Il primo mese per Carolina fu durissimo, per il forzato isolamento, per la ferrea disciplina, ma soprattutto per le punizioni. Ne subiva in continuazione, e giorno dopo giorno divenivano sempre più dure. Malgrado il suo carattere ribelle, iniziò lentamente a piegarsi, ma si sentiva, sempre più sola e stanca di lottare. Ormai le punizioni avvenivano quasi solamente per mancanze involontarie e non più per atti di ribellione come era accaduto in principio.

Si rivolgeva con rispetto a tutti, obbediva senza discutere ad ogni ordine del professore e di sua moglie, seguiva alla lettera le istruzioni degli insegnanti che si occupavano di farle seguire il piano di studi che suo padre aveva consegnato a Giugni.

Una sera si sentiva particolarmente abbattuta e sola, nel suo letto aspettando di dormire, incominciò a pensare alla sua vita di prima, ai ragazzi, lentamente si eccitò, i capezzoli incominciarono ad indirirsi, prese ad accarezzarseli, poi la sua mano scese al pube, ad accarezzare il clitoride, dapprima delicatamente, poi con sempre maggiore decisione.

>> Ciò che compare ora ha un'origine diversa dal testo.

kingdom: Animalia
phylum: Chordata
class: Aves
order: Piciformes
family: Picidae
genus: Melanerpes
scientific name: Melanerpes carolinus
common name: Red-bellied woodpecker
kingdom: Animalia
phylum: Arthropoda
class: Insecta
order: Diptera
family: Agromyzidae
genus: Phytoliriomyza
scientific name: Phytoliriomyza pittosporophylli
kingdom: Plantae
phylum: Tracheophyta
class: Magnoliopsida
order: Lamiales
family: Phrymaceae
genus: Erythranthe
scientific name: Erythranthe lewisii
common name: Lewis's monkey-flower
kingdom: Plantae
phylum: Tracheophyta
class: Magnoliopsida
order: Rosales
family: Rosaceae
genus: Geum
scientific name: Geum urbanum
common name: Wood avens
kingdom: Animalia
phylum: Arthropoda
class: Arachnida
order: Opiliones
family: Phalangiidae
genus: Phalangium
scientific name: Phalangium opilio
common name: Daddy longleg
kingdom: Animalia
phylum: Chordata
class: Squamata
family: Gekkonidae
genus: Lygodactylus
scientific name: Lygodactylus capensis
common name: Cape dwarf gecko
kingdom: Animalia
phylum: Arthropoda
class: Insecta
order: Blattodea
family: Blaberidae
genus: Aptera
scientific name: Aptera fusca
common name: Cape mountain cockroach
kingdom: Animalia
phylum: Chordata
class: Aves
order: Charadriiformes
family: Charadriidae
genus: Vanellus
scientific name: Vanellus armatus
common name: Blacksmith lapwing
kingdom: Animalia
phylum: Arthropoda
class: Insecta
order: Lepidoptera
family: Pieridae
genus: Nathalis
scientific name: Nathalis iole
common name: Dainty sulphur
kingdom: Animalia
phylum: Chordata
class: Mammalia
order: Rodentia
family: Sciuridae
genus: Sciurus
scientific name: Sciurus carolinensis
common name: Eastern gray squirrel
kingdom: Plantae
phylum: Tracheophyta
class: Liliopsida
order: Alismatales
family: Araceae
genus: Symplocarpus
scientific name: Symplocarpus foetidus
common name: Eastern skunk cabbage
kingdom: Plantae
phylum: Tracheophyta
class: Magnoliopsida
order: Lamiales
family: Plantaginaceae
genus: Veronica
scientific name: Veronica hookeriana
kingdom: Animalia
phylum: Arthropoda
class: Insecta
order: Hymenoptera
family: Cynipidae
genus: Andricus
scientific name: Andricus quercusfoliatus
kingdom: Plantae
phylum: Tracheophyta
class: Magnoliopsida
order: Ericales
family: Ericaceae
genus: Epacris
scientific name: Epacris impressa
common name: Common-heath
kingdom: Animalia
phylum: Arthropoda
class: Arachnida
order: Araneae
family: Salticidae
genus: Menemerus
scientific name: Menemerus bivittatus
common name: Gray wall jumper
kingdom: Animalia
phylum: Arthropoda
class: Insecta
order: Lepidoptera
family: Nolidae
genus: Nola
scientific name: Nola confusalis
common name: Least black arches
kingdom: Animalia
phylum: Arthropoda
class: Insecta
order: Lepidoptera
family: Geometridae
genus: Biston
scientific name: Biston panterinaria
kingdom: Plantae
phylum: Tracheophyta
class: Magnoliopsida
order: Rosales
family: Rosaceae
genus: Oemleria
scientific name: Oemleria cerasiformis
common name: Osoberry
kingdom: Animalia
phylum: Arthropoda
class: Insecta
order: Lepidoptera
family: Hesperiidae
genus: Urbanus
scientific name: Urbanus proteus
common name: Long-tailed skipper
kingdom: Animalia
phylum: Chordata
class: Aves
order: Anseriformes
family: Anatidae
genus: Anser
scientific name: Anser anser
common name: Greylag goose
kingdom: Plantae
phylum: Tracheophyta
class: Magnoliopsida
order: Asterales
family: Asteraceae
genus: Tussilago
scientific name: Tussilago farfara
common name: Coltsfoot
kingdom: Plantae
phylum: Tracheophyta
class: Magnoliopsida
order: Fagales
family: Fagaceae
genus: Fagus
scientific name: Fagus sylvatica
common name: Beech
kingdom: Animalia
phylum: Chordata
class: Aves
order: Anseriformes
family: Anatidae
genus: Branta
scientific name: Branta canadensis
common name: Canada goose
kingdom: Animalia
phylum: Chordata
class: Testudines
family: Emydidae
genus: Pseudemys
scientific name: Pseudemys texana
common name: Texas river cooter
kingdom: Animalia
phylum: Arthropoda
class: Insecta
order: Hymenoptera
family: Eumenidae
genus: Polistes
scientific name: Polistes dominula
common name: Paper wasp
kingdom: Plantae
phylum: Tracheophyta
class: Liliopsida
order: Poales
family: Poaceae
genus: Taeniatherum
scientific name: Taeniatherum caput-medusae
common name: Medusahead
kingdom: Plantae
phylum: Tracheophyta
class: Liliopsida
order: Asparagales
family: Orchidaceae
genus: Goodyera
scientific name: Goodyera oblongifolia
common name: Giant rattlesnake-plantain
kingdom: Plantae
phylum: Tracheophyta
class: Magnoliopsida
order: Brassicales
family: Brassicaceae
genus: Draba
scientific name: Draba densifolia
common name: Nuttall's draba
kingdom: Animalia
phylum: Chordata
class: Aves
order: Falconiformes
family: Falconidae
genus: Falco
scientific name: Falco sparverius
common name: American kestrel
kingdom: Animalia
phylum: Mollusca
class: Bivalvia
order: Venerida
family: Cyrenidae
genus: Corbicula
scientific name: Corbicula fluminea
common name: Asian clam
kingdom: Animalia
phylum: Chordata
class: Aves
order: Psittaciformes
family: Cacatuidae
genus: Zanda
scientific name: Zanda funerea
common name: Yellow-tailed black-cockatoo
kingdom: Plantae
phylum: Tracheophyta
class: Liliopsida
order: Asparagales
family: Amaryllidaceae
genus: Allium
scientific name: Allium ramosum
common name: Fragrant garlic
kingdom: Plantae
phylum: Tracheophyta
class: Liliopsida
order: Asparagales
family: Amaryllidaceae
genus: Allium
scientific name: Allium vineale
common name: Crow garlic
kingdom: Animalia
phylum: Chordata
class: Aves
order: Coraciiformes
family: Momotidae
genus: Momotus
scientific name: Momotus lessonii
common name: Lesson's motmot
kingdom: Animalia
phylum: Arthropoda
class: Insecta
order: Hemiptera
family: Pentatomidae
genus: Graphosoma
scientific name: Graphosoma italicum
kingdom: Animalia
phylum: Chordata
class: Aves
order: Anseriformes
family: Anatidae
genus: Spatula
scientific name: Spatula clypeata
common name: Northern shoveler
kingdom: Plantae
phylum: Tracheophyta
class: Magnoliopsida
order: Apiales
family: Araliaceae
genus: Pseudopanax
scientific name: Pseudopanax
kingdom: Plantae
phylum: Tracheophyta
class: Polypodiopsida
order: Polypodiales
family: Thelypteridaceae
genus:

L’eccitazione cresceva, il respiro mutò divenendo affannoso, sempre più rapido, i primi gemiti sgorgarono dalla sua gola, sino a che l’orgasmo esplose nella sua mente e lei emise un lungo gemito prolungato, mentre il suo corpo si scuoteva in preda ai violenti spasmi di piacere.

Lentamente si calmò, il respiro divenne più regolare, la mano smise di lavorare sul clitoride e lei si rilassò sentendosi invadere lentamente dal sonno.
All’improvviso la porta della stanza si spalancò e la luce si accese, le si coprì di scatto il corpo nudo ed accaldato “Signorina, il professore la attende nel suo studio tra cinque minuti” le disse il maggiordomo con la solita aria imperturbabile. E uscì dalla stanza.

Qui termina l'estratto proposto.